Balanced fund are a type of funds which does not take full exposure either in equity or in debt. It invests in both equity and debt in a well defined ratio as per the fund's mandate.These funds are also called as hybrid funds.
Equity Oriented Hybrid Funds
These funds usually invest in the ratio 60:40(equity : debt) or 75:25 (equity : debt). This is suitable for investors who wants to get benefited from the equity market but at the same time would not like to risk his entire money with equites. These funds perform better than equity funds during the downturn in markets and have a better shield in terms of debt component.
In case of downturn, these funds increase their debt component to reduce the impact of falling market in the fund's NAV.Similarly during a bull run, these fund will increase their equity exposure to get benefited from the bull run. So a moderate risk investor can choose this fund to have a balanced return.

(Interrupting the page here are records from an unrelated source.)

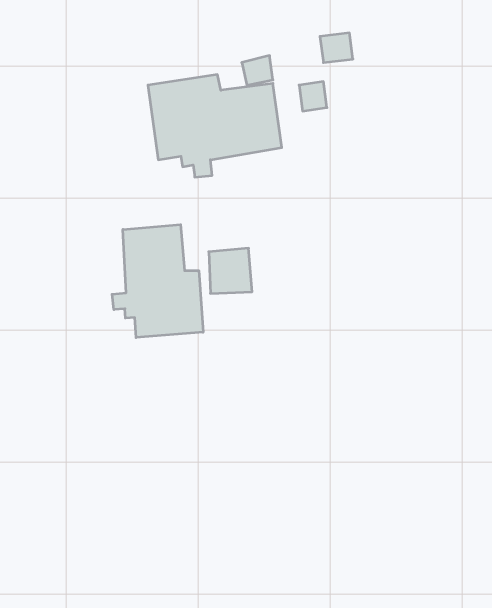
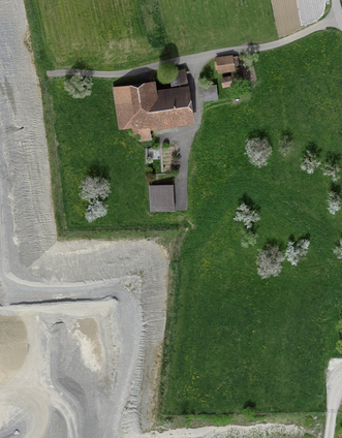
building: [112,225,203,338] -> none

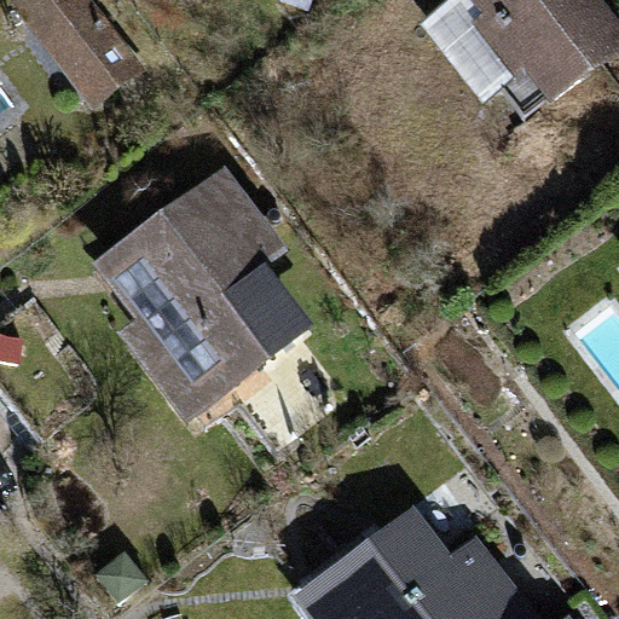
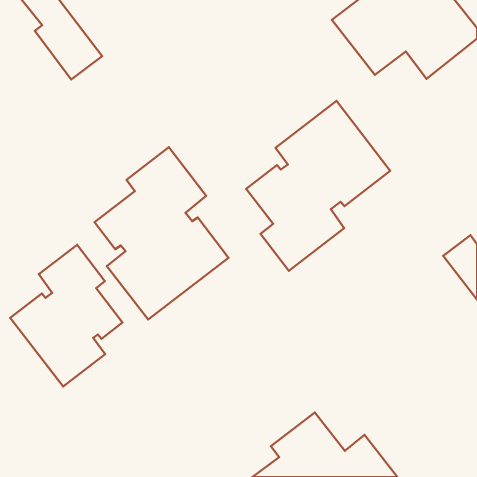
building: none -> [246,101,390,271]
building: none -> [10,245,123,387]

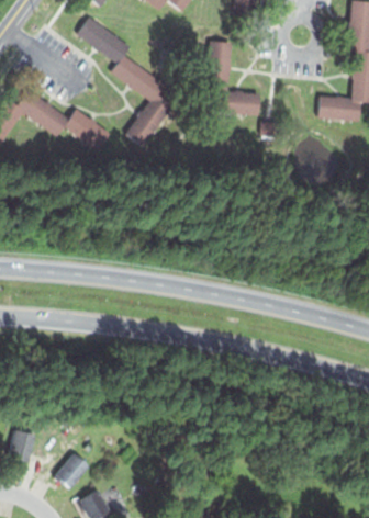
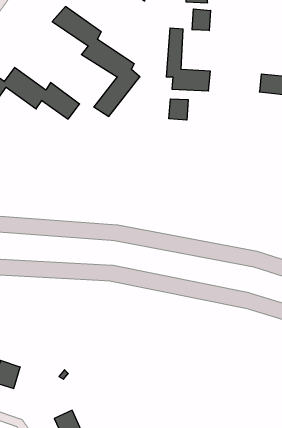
building: none -> [192,9,211,31]
building: none -> [169,99,188,120]
building: [53,452,89,491] -> none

Debt Oriented balanced Mutual Funds
The pension funds are typical example of debt oriented balanced mutual funds. These have a big chunk(>70%) of their portfolio in debt instruments. These funds are designed to get returns from debt instruments but have a small portion invested in equities to get that additional kicker return to outpace typical fixed income instruments like bank FDs.In order to get an edge over typical debt instruments and also provide investor an extra bit of return, they have a limited exposure to equities.
So an investor in the age range of >30 who has dependents and who can't take high level of risk, can opt for balanced fund to bring in stability to his portfolio.